[DATASET EXCERPTS — start]

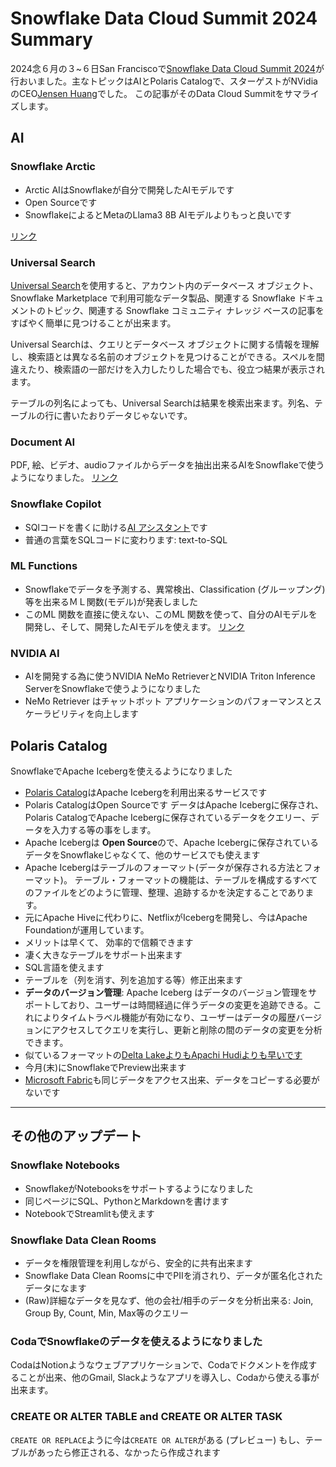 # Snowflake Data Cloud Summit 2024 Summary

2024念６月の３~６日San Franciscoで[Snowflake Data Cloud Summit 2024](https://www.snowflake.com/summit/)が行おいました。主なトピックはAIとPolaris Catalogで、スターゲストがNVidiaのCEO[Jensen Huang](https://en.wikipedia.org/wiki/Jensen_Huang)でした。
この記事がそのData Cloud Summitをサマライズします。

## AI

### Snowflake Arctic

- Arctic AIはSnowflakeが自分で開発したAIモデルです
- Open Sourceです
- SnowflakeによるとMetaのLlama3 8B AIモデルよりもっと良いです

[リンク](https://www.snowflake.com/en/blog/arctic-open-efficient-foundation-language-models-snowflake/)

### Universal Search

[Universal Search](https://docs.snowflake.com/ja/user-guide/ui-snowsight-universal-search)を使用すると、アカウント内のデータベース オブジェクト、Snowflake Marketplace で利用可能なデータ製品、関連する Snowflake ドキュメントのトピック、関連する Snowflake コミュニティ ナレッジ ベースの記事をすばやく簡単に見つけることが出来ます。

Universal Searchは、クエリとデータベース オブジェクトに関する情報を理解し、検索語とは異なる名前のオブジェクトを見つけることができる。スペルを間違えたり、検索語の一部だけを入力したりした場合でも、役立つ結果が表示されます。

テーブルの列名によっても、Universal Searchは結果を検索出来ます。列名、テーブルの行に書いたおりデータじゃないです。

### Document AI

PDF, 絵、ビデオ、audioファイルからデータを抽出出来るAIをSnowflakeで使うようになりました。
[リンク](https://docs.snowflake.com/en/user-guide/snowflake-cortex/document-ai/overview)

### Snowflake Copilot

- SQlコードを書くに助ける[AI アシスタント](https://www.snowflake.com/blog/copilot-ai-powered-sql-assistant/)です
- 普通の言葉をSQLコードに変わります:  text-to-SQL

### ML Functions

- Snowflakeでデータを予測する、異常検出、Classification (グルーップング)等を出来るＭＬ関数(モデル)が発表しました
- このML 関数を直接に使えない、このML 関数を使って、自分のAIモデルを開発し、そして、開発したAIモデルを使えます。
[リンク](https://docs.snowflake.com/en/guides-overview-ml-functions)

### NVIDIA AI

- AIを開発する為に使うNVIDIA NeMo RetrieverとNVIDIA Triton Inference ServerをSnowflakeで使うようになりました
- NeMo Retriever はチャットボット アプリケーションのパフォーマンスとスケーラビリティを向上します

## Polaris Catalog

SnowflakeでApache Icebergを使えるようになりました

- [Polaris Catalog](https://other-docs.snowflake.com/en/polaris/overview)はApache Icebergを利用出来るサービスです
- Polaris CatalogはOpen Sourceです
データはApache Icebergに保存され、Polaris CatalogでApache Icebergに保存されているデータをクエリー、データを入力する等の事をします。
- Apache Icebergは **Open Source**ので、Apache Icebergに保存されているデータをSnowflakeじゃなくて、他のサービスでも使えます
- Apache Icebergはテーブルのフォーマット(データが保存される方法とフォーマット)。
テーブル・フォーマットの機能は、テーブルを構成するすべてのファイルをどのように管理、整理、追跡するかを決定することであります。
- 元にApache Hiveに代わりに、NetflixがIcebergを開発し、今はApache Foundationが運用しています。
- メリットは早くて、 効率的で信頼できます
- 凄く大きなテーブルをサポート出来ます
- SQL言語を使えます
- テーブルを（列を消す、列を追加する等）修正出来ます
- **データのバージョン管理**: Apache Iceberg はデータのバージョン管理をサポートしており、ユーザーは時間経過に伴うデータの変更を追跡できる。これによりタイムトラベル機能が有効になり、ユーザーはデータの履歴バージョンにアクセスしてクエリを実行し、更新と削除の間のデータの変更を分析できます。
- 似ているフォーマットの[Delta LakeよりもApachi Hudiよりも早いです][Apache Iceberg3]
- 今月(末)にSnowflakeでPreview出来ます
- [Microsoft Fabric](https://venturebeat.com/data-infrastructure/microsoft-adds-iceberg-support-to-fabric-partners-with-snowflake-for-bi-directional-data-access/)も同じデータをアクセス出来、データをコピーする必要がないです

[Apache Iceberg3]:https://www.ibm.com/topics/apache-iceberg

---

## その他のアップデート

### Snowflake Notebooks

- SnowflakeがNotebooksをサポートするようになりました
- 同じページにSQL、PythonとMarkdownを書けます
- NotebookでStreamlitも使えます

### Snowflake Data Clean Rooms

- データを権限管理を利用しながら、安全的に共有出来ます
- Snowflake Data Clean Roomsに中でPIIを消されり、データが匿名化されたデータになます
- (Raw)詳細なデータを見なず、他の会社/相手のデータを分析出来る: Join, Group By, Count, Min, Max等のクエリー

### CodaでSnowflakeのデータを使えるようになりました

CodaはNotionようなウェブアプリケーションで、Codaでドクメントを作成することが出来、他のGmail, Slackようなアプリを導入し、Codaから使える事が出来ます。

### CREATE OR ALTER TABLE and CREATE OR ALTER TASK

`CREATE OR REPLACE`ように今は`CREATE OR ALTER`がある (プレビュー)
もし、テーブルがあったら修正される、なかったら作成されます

[DATASET EXCERPTS — finish]

#### INSTRUCTION
Write out the source text of every entry above, character for character, and omit the pictures.

#### THE ANSWER
 # Snowflake Data Cloud Summit 2024 Summary

2024念６月の３~６日San Franciscoで[Snowflake Data Cloud Summit 2024](https://www.snowflake.com/summit/)が行おいました。主なトピックはAIとPolaris Catalogで、スターゲストがNVidiaのCEO[Jensen Huang](https://en.wikipedia.org/wiki/Jensen_Huang)でした。
この記事がそのData Cloud Summitをサマライズします。

## AI

### Snowflake Arctic

- Arctic AIはSnowflakeが自分で開発したAIモデルです
- Open Sourceです
- SnowflakeによるとMetaのLlama3 8B AIモデルよりもっと良いです

[リンク](https://www.snowflake.com/en/blog/arctic-open-efficient-foundation-language-models-snowflake/)

### Universal Search

[Universal Search](https://docs.snowflake.com/ja/user-guide/ui-snowsight-universal-search)を使用すると、アカウント内のデータベース オブジェクト、Snowflake Marketplace で利用可能なデータ製品、関連する Snowflake ドキュメントのトピック、関連する Snowflake コミュニティ ナレッジ ベースの記事をすばやく簡単に見つけることが出来ます。

Universal Searchは、クエリとデータベース オブジェクトに関する情報を理解し、検索語とは異なる名前のオブジェクトを見つけることができる。スペルを間違えたり、検索語の一部だけを入力したりした場合でも、役立つ結果が表示されます。

テーブルの列名によっても、Universal Searchは結果を検索出来ます。列名、テーブルの行に書いたおりデータじゃないです。

### Document AI

PDF, 絵、ビデオ、audioファイルからデータを抽出出来るAIをSnowflakeで使うようになりました。
[リンク](https://docs.snowflake.com/en/user-guide/snowflake-cortex/document-ai/overview)

### Snowflake Copilot

- SQlコードを書くに助ける[AI アシスタント](https://www.snowflake.com/blog/copilot-ai-powered-sql-assistant/)です
- 普通の言葉をSQLコードに変わります:  text-to-SQL

### ML Functions

- Snowflakeでデータを予測する、異常検出、Classification (グルーップング)等を出来るＭＬ関数(モデル)が発表しました
- このML 関数を直接に使えない、このML 関数を使って、自分のAIモデルを開発し、そして、開発したAIモデルを使えます。
[リンク](https://docs.snowflake.com/en/guides-overview-ml-functions)

### NVIDIA AI

- AIを開発する為に使うNVIDIA NeMo RetrieverとNVIDIA Triton Inference ServerをSnowflakeで使うようになりました
- NeMo Retriever はチャットボット アプリケーションのパフォーマンスとスケーラビリティを向上します

## Polaris Catalog

SnowflakeでApache Icebergを使えるようになりました

- [Polaris Catalog](https://other-docs.snowflake.com/en/polaris/overview)はApache Icebergを利用出来るサービスです
- Polaris CatalogはOpen Sourceです
データはApache Icebergに保存され、Polaris CatalogでApache Icebergに保存されているデータをクエリー、データを入力する等の事をします。
- Apache Icebergは **Open Source**ので、Apache Icebergに保存されているデータをSnowflakeじゃなくて、他のサービスでも使えます
- Apache Icebergはテーブルのフォーマット(データが保存される方法とフォーマット)。
テーブル・フォーマットの機能は、テーブルを構成するすべてのファイルをどのように管理、整理、追跡するかを決定することであります。
- 元にApache Hiveに代わりに、NetflixがIcebergを開発し、今はApache Foundationが運用しています。
- メリットは早くて、 効率的で信頼できます
- 凄く大きなテーブルをサポート出来ます
- SQL言語を使えます
- テーブルを（列を消す、列を追加する等）修正出来ます
- **データのバージョン管理**: Apache Iceberg はデータのバージョン管理をサポートしており、ユーザーは時間経過に伴うデータの変更を追跡できる。これによりタイムトラベル機能が有効になり、ユーザーはデータの履歴バージョンにアクセスしてクエリを実行し、更新と削除の間のデータの変更を分析できます。
- 似ているフォーマットの[Delta LakeよりもApachi Hudiよりも早いです][Apache Iceberg3]
- 今月(末)にSnowflakeでPreview出来ます
- [Microsoft Fabric](https://venturebeat.com/data-infrastructure/microsoft-adds-iceberg-support-to-fabric-partners-with-snowflake-for-bi-directional-data-access/)も同じデータをアクセス出来、データをコピーする必要がないです

[Apache Iceberg3]:https://www.ibm.com/topics/apache-iceberg

---

## その他のアップデート

### Snowflake Notebooks

- SnowflakeがNotebooksをサポートするようになりました
- 同じページにSQL、PythonとMarkdownを書けます
- NotebookでStreamlitも使えます

### Snowflake Data Clean Rooms

- データを権限管理を利用しながら、安全的に共有出来ます
- Snowflake Data Clean Roomsに中でPIIを消されり、データが匿名化されたデータになます
- (Raw)詳細なデータを見なず、他の会社/相手のデータを分析出来る: Join, Group By, Count, Min, Max等のクエリー

### CodaでSnowflakeのデータを使えるようになりました

CodaはNotionようなウェブアプリケーションで、Codaでドクメントを作成することが出来、他のGmail, Slackようなアプリを導入し、Codaから使える事が出来ます。

### CREATE OR ALTER TABLE and CREATE OR ALTER TASK

`CREATE OR REPLACE`ように今は`CREATE OR ALTER`がある (プレビュー)
もし、テーブルがあったら修正される、なかったら作成されます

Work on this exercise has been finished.